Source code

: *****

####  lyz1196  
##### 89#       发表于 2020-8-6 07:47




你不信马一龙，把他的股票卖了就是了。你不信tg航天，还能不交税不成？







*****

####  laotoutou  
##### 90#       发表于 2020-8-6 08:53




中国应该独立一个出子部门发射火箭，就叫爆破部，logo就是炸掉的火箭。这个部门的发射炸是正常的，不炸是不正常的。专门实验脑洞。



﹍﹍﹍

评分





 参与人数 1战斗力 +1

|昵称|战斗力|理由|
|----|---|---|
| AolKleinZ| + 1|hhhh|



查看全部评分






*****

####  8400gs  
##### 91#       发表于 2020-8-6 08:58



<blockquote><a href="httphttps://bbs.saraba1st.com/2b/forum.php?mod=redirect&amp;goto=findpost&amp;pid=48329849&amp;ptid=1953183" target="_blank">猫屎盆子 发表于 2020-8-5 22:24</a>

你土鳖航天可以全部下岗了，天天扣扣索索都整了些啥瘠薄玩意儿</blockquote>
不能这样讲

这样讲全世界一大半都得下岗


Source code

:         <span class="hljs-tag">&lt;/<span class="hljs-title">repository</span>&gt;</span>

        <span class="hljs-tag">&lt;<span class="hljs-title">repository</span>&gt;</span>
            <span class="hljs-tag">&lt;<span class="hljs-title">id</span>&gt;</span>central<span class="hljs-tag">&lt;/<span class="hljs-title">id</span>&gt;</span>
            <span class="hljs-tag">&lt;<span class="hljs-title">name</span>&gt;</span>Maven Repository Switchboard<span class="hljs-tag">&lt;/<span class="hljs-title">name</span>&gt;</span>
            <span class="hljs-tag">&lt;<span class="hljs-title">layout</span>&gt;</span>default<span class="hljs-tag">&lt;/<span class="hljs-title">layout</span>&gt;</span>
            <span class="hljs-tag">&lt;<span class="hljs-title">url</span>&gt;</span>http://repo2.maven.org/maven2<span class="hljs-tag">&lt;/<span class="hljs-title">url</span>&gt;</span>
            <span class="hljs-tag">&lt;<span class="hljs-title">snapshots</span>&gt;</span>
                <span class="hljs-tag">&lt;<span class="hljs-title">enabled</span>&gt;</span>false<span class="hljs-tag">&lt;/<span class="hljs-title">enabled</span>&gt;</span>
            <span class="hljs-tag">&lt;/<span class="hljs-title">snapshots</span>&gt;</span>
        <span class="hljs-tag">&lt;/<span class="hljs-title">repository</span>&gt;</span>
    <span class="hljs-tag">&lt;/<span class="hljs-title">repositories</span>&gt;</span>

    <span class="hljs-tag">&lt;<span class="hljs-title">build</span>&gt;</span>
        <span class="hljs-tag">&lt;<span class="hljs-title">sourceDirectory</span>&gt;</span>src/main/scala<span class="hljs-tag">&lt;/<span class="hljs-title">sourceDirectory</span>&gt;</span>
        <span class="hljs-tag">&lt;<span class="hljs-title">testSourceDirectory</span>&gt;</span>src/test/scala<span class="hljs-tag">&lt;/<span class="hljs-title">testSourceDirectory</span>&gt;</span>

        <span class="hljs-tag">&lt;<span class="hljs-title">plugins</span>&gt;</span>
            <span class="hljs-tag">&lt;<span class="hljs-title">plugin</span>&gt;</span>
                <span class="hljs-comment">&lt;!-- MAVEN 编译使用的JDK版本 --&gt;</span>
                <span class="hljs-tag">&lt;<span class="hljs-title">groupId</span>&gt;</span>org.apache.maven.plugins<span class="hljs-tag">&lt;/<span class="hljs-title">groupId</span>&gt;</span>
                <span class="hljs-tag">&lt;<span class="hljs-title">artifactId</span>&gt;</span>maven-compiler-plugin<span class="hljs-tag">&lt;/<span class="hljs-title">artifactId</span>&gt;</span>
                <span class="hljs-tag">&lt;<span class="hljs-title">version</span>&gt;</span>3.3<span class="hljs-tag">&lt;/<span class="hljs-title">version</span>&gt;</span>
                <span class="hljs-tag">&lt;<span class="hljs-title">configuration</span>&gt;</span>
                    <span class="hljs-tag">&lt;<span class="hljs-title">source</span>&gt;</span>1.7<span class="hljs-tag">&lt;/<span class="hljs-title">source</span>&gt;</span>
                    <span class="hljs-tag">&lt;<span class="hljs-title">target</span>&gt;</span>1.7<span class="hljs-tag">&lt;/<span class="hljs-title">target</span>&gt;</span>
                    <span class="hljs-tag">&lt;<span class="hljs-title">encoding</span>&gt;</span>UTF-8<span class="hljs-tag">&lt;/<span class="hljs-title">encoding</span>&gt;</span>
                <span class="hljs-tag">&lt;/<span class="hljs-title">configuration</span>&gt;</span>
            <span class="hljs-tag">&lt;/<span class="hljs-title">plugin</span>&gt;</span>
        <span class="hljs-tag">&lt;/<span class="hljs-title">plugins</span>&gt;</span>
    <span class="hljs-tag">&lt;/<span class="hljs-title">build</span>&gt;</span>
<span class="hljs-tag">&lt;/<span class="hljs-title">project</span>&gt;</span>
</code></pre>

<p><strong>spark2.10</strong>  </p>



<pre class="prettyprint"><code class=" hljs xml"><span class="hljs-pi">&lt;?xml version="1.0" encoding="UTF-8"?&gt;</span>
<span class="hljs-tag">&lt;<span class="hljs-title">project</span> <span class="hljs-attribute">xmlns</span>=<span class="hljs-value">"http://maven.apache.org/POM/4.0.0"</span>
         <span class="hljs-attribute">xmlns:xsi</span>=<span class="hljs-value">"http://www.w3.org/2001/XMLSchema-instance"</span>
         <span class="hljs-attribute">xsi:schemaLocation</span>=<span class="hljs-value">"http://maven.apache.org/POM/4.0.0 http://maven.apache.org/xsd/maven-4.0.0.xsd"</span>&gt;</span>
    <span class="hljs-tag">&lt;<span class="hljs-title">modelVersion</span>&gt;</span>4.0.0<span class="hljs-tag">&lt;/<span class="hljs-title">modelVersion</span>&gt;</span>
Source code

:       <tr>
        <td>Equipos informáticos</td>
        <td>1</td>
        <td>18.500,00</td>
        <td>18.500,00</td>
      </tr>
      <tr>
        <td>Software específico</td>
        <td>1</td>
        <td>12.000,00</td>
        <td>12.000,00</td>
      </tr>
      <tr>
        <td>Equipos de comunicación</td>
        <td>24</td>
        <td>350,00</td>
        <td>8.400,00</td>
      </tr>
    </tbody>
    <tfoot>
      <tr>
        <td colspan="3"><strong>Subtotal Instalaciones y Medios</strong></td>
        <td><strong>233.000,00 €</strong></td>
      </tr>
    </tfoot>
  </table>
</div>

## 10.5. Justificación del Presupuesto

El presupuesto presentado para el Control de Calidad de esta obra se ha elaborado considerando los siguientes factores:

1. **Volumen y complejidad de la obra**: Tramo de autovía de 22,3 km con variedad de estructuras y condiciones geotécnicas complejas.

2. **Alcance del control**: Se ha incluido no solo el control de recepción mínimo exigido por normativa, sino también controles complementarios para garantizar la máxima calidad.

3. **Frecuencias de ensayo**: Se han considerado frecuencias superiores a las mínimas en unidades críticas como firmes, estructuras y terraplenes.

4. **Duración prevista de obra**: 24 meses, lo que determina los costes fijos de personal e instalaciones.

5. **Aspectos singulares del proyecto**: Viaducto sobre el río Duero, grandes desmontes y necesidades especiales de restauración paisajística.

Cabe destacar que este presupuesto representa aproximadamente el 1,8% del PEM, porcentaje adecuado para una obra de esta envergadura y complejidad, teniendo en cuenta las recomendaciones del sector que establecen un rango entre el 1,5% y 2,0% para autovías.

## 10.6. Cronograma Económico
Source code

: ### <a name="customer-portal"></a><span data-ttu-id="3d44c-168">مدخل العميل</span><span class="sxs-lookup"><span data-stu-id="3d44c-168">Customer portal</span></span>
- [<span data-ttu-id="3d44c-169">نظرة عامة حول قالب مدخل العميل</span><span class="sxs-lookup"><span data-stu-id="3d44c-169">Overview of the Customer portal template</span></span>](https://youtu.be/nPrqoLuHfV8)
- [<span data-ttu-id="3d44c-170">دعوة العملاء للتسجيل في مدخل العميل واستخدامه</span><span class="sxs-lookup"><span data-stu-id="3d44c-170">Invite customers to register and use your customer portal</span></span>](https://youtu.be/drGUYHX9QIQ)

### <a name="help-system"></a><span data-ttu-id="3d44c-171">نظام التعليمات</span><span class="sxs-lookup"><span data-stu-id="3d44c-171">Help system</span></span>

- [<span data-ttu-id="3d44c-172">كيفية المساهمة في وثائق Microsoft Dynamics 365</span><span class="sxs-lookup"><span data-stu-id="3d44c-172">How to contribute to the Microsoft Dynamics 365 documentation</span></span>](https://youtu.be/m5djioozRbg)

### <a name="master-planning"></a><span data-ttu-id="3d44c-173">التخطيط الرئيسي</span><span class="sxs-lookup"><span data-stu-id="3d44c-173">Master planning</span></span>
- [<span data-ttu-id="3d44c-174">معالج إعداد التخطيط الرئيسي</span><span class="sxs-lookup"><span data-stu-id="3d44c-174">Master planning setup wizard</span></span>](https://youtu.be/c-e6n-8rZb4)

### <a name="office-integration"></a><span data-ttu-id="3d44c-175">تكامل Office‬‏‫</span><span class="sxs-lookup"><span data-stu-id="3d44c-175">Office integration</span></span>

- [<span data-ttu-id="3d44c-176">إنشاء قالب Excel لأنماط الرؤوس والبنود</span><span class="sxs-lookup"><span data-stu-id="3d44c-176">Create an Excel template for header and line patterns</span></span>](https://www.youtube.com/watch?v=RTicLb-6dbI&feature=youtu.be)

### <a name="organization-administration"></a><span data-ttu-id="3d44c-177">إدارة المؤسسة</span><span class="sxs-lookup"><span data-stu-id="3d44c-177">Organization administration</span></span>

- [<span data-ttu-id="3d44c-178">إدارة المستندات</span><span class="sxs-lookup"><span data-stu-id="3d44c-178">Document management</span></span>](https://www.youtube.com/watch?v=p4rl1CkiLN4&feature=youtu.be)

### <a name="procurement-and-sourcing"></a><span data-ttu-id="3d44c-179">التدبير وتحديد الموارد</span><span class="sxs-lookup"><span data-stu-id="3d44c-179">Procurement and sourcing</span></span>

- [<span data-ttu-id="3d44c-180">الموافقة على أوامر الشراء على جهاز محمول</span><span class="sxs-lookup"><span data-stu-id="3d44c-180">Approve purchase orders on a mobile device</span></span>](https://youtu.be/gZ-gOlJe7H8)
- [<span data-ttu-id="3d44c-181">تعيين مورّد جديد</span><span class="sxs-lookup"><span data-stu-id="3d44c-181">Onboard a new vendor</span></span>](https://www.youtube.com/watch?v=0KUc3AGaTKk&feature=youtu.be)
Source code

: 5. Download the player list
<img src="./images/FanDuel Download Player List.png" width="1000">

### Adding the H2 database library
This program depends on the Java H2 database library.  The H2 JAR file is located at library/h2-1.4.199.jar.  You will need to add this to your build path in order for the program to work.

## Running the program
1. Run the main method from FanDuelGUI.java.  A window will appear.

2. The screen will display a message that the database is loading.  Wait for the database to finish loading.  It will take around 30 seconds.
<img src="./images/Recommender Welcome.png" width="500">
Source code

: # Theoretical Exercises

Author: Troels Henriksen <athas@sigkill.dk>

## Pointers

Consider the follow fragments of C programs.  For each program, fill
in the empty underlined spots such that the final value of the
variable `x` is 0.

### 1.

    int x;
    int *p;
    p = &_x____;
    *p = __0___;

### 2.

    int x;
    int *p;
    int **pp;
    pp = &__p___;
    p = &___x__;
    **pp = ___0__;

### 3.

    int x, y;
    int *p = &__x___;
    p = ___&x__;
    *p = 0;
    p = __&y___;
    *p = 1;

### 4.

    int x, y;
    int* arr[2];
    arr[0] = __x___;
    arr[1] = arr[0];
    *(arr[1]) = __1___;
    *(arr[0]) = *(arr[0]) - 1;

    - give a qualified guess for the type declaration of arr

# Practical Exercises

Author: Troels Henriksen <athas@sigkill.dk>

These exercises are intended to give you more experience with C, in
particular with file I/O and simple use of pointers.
——————————
Search the data above for the word "estructuras" and show every line that has it.

◆ Response to the exercise
1. **Volumen y complejidad de la obra**: Tramo de autovía de 22,3 km con variedad de estructuras y condiciones geotécnicas complejas.
3. **Frecuencias de ensayo**: Se han considerado frecuencias superiores a las mínimas en unidades críticas como firmes, estructuras y terraplenes.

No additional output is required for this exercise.